Kegiatan Belajar ->
A: Jawablah pertanyaan berikut berdasarkan teks tentang pendaftaran tanah.
(i) Atas prakarsa siapa pendaftaran tanah secara sistematik diselenggarakan?
(ii) Atas permintaan siapa pendaftaran tanah secara sporadik dilaksanakan?
(iii) Peraturan Menteri Negara Agraria nomor berapa dan tahun berapa yang disebut dalam teks?
B: Ketik ulang bagian teks tentang pendaftaran tanah, dimulai dari "Pendaftaran tanah secara sistematik" dan berakhir pada "tanah secara sporadik.".

Teks Bacaan ->
Pendaftaran tanah secara sistematik diselenggarakan atas prakarsa Pemerintah
berdasarkan pada suatu rencana kerja jangka panjang dan tahunan serta
dilaksanakan di wilayah-wilayah yang ditetapkan oleh Mentri Negara Agraria atau
Kepala Badan Pertanahan Nasional. Dalam hal suatu desa atau kelurahan belum
ditetapkan sebagai wilayah pendaftaran secara sistematik, pendaftarannya
dilakukan melalui pendaftaran tanah secara sporadik.
Pendaftaran
tanah secara sporadik adalah kegiatan pendaftaran tanah untuk pertama kali
mengenai satu atau beberapa obyek pendaftaran tanah dalam wilayah atau bagian
wilayah suatu desa atau kelurahan secara individual atau massal. Pendaftaran
tanah secara sporadik dilaksanakan atas permintaan pihak yang berkepentingan,
yaitu pihak yang berhak atas objek pendaftaran tanah yang bersangkutan atau
kuasanya.
Dalam
mengajukan permohonan pendaftaran tanah pertama kali secara sporadik asal tanah
adat atau yasan syarat-syarat yang harus dipenuhi oleh pemohon adalah sebagai
berikut menurut Peraturan Menteri Negara Agraria nomor 3 tahun 1997 standar
prosedur operasi pengaturan dan pelayanan (SPOPP) :
1)

Data yang Ditampilkan ->
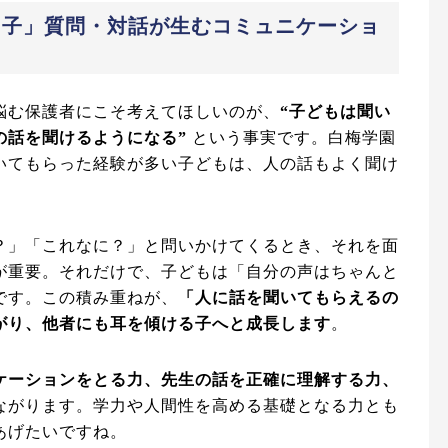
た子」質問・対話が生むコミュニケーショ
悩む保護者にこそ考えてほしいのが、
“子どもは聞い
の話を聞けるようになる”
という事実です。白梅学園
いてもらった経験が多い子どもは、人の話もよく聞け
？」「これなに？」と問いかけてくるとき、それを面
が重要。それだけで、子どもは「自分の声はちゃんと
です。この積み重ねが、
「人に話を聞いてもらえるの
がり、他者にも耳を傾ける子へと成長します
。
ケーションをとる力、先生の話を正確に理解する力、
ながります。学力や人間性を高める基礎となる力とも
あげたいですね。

==

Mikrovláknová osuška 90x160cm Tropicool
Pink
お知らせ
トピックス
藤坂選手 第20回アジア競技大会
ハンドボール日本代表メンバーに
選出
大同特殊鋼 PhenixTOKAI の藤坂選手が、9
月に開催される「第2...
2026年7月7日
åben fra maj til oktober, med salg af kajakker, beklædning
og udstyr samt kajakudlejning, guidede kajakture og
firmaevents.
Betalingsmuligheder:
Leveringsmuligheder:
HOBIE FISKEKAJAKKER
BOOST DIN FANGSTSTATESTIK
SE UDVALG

--

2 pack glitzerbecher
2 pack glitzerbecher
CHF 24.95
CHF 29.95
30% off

Kunci Jawaban ->
A:
(i) Pemerintah.
(ii) Pihak yang berkepentingan, yaitu pihak yang berhak atas objek pendaftaran tanah yang bersangkutan atau kuasanya.
(iii) Nomor 3 tahun 1997.

B:
Pendaftaran tanah secara sistematik diselenggarakan atas prakarsa Pemerintah
berdasarkan pada suatu rencana kerja jangka panjang dan tahunan serta
dilaksanakan di wilayah-wilayah yang ditetapkan oleh Mentri Negara Agraria atau
Kepala Badan Pertanahan Nasional. Dalam hal suatu desa atau kelurahan belum
ditetapkan sebagai wilayah pendaftaran secara sistematik, pendaftarannya
dilakukan melalui pendaftaran tanah secara sporadik.